Uno. “Abbiamo, come Pd, sulle spalle la responsabilità del governo oggi e siamo il solo perno possibile del governo di domani”. Due. “Dobbiamo fare gioco di squadra e stare uniti e lo dico ai tanti ultrà delle divisioni del Pd”. Tre. “Dobbiamo darci l’assetto più largo e competitivo possibile, alle prossime elezioni: largo e aperto verso il centro come verso la sinistra per vincere e governare perché Decoubertin non è e non sarà mai nel nostro Pantheon”. Quattro. “Il nostro dovere è una conclusione ‘ordinata’ della legislatura” (e, se qualcuno non avesse capito, “il presidente Mattarella è il nostro faro e il nostro garante”).  Cinque. “Faremo di tutto per portare a casa lo ius soli” (seguono ben due citazioni, nello stesso discorso di neppure trenta minuti, del ministro Minniti e di quanto lavora bene). Sei. “Frequentiamo troppo i vincenti e non i perdenti della globalizzione, invece dobbiamo stare dalla loro parte, combattere la malattia della solitudine nella globalizzazione come dice Baumann” (e chi pensa che il Pd sia stato troppo dalla parte di Marchionne e poco con gli operai ci pensi su). Sette, colpo finale, con tocco da maestro e palla in buca: “Noi dobbiamo essere quelli che stanno dalla parte della Ue e dell’Europa, che ci scommettono sopra e lavorano dentro. La campagna contro l’Europa lasciamola fare agli altri”.

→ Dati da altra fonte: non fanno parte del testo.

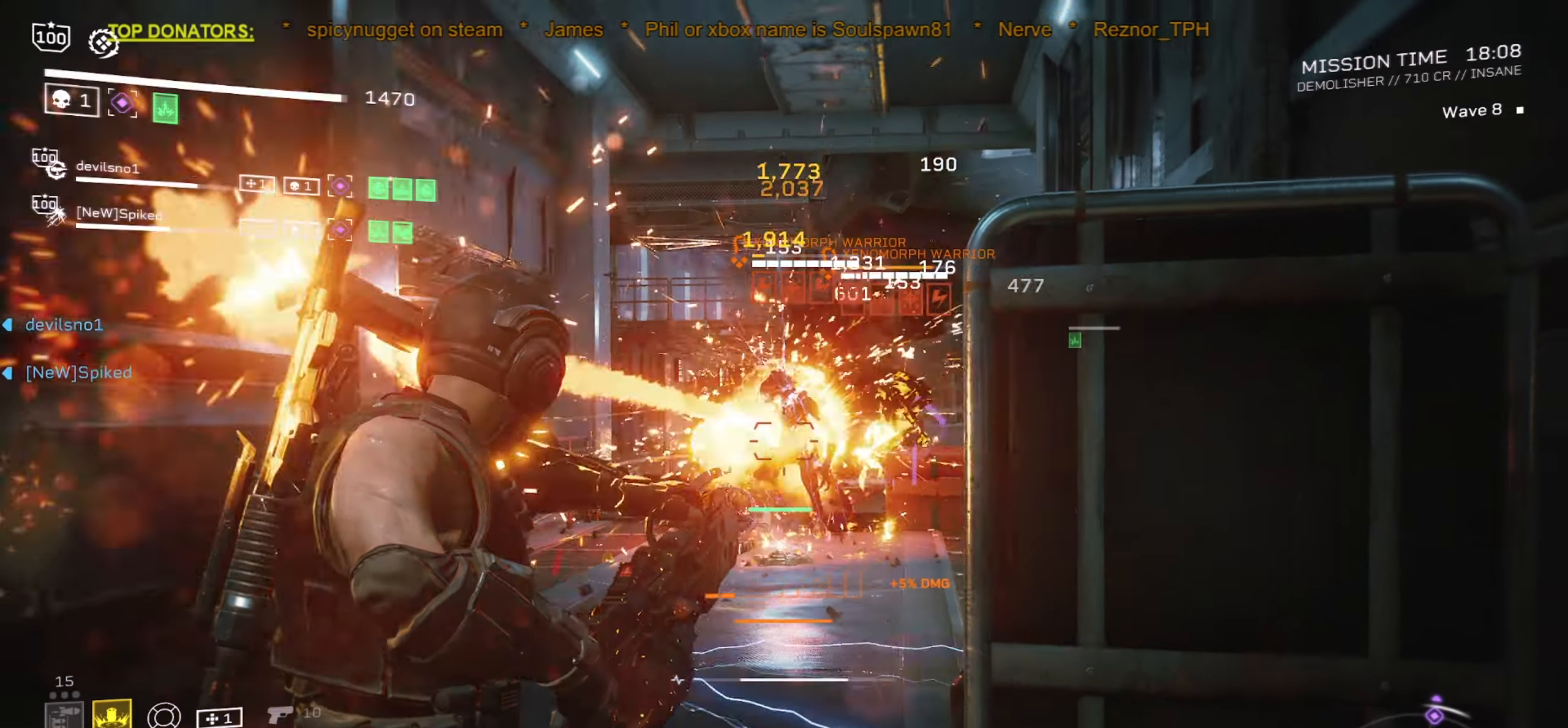
{"keys": [], "mouse": ["left", "right"], "events": []}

Paolo Gentiloni, premier “per caso”, come dice lui stesso, in sette punti demolisce, di fatto, l’intera strategia renziana. Almeno tutta quella delle ultime settimane, dal treno in poi. Così è, se vi pare, il pensiero politico di un leader politico che, se mai è stato “timido, introverso e riservato”, come lo hanno sempre descritto gli amici (i gentiloniani sono una specie rara: sono pochissimi, tipo Realacci, e sono per lo più muti), ha smesso di esserlo. Gentiloni ieri è venuto a Portici con, al seguito, solo la moglie e i suoi più fidati collaboratori (l’estroverso Sensi, l’introverso Funicello) e ovvio la scorta, ma ha dato diverse zampate al ‘Renzi-pensiero’ e alla sua visione del mondo. Senza mai citare l’affronto e l’affondo subito da Renzi sulle banche e contro la nomina di Visco e, tantomeno, la ‘diserzione’ organizzata dai renziani dal cdm. Una di quelle mosse che a Gentiloni fanno venire l’orticaria. Ma il suo silenzio sullo scontro più grave con Renzi – del resto se ne avesse parlato le conseguenze sarebbero state fragorose e drammatiche –  non gli ha impedito di tracciare un quadro assai diverso da quello di Renzi su alleanze, programmi, idealità, finalità dell’azione di governo e compiti del Pd.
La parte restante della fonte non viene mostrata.